Cuando cumplí diez años, mis padres decidieron venir a esta casa. Los neurocientíficos dicen que abandonar radicalmente nuestra anterior vida fue un trauma para mí; algo así como un despertar de mi mente que, desde entonces, no ha vuelto a permitirse un receso. Vive, almacena y recuerda. De forma automática. Imparable. Sin control.

Abro los ojos y escucho los aplausos. Mis sobrinas gritan que quieren hacer una foto; dicen que para inmortalizar el momento. Todos sabemos que la imagen digitalizada en su teléfono móvil acabará desapareciendo, como la mayoría de las fotografías que hacemos. Todo son megabytes y píxeles, pero no tienen nada de real. Son efímeras, como las estaciones del año y, para la mayoría, como los recuerdos. Ya ni siquiera se imprimen en papel. O conservas la imagen en tu memoria, o estás perdido. Una pena para muchos; un alivio utópico para mí.

La primera foto que recuerdo fue en 1973, siete años antes de mi trauma. En realidad lo que recuerdo es el sonido del clic cuando mi padre disparó la Olympus que había comprado en uno de sus viajes a Japón.

Miro al objetivo del móvil de mi sobrina y en algún punto concreto de mi cerebro se dibuja ahora mi yo de tan solo tres años en una cuna de madera al lado de la cama de matrimonio de mis padres. La imagen, enmarcada, estuvo durante años en una de las paredes de mi habitación. Ya ni siquiera existe esa pared. Tampoco sé si se conserva la foto, pero aun siento el picor de aquel pijama de lana rosa que alguna vecina tejió y regaló a mi madre cuando, meses antes de nacer, sabían que lo que venía era una niña.
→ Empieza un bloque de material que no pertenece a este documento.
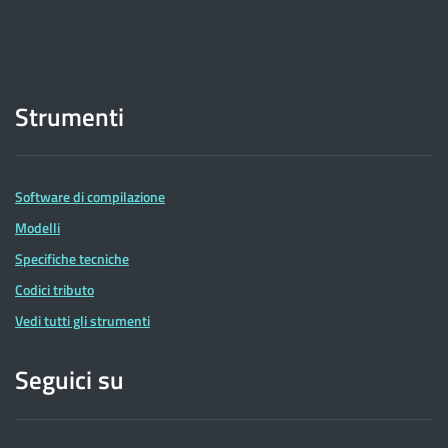
Strumenti
Software di compilazione
Modelli
Specifiche tecniche
Codici tributo
Vedi tutti gli strumenti
Seguici su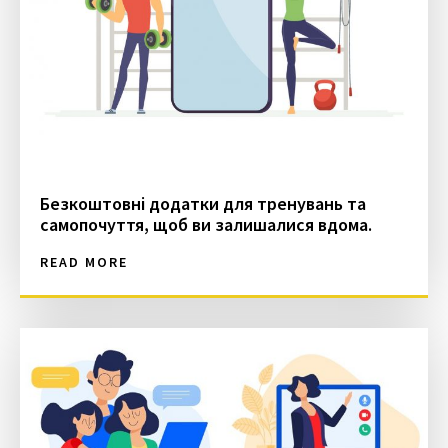
Безкоштовні додатки для тренувань та
самопочуття, щоб ви залишалися вдома.
READ MORE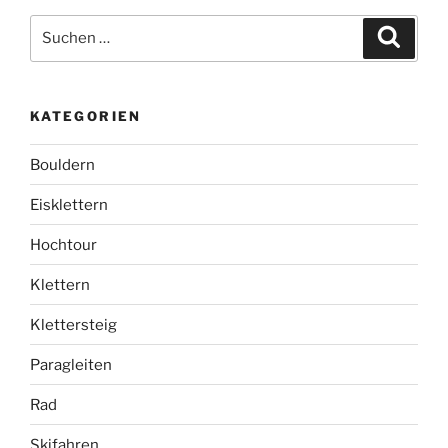
Suchen
Suche
nach:
KATEGORIEN
Bouldern
Eisklettern
Hochtour
Klettern
Klettersteig
Paragleiten
Rad
Skifahren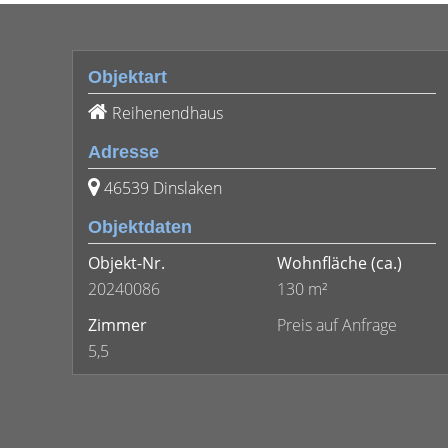
Objektart
Reihenendhaus
Adresse
46539 Dinslaken
Objektdaten
Objekt-Nr.
Wohnfläche
(ca.)
20240086
130 m²
Zimmer
Preis auf Anfrage
5,5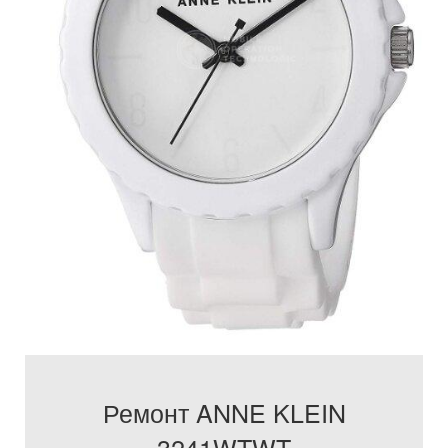
Ремонт ANNE KLEIN
3241WTWT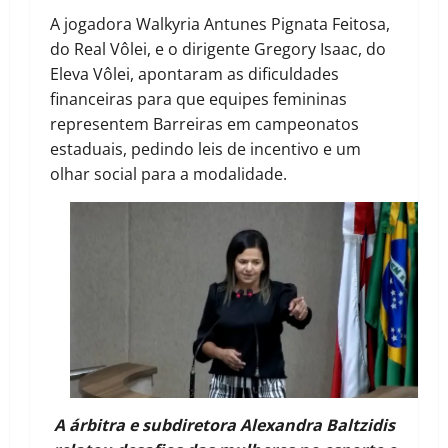
A jogadora Walkyria Antunes Pignata Feitosa,
do Real Vôlei, e o dirigente Gregory Isaac, do
Eleva Vôlei, apontaram as dificuldades
financeiras para que equipes femininas
representem Barreiras em campeonatos
estaduais, pedindo leis de incentivo e um
olhar social para a modalidade.
A árbitra e subdiretora Alexandra Baltzidis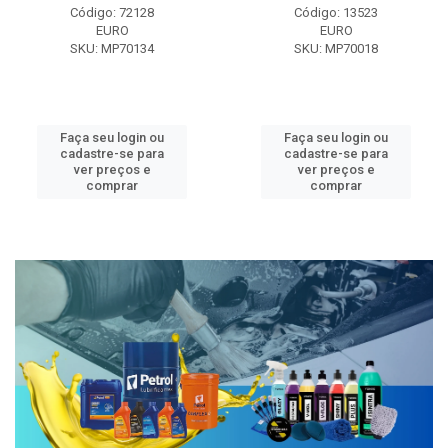
Código: 72128
Código: 13523
EURO
EURO
SKU: MP70134
SKU: MP70018
Faça seu login ou
Faça seu login ou
cadastre-se para
cadastre-se para
ver preços e
ver preços e
comprar
comprar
Desvío la mirada al cuenco de caramelos que alguien ha colocado sobre la mesa del salón, junto a la tarta y al resto de comida. Son pequeños, ovalados y de colores. Parecen pastillas. Me activan el recuerdo de lo que escuché esta mañana en la radio mientras preparaba el desayuno. Un psiquiatra de la Universidad de California, Joe Lynch, así lo presentaron, decía que estaban a punto de conseguir desarrollar uno de los experimentos que podría revolucionar la medicina. Según contaba, están testando una píldora milagrosa. Se trata de un suplemento de ampakinas, unas moléculas que estimulan la formación de recuerdos. Como si fuese lo más sencillo del mundo, explicaba que nuestro cerebro alcanza su máximo nivel cuando llegamos a la veintena y es, a partir de entonces, cuando comienza una caída libre hacia su propia oscuridad, como si del vagón de una montaña rusa que desciende a toda velocidad se tratara. Sube y sube mientras crecemos, alcanza su punto más alto y, entonces, comienza a caer, empicado, hacia el más profundo de los pozos perdiendo por el camino muchos de los recuerdos recopilados hasta entonces. Influyen parámetros diferentes en cada individuo, pero el fin del trayecto es el mismo para todos. Y es ahí donde está lo revolucionario y lo milagroso, decía. La pastilla en cuestión conseguiría que el vagón de la montaña rusa, en vez de comenzar a caer en un punto concreto, continuara subiendo y almacenando recuerdos sin dejarse nada por el camino. Con todo lo que eso supone, añado.

¿Una pastilla milagrosa?

Están locos.

Miro la tarta y observo las velas; consumidas, casi inexistentes. El fuego ha acabado con ellas y con la imagen que todos tenían de lo que eran hace tan solo unos segundos. El fuego acaba con todo. Bueno, con casi todo.

Estoy segura de que los que me rodean están intentando averiguar qué he pedido al soplar. Mi deseo vuelve a ser el mismo de cada año. Y lo seguirá siendo hasta que deje de recordar qué pedí la última vez. Solo entonces se habrá cumplido.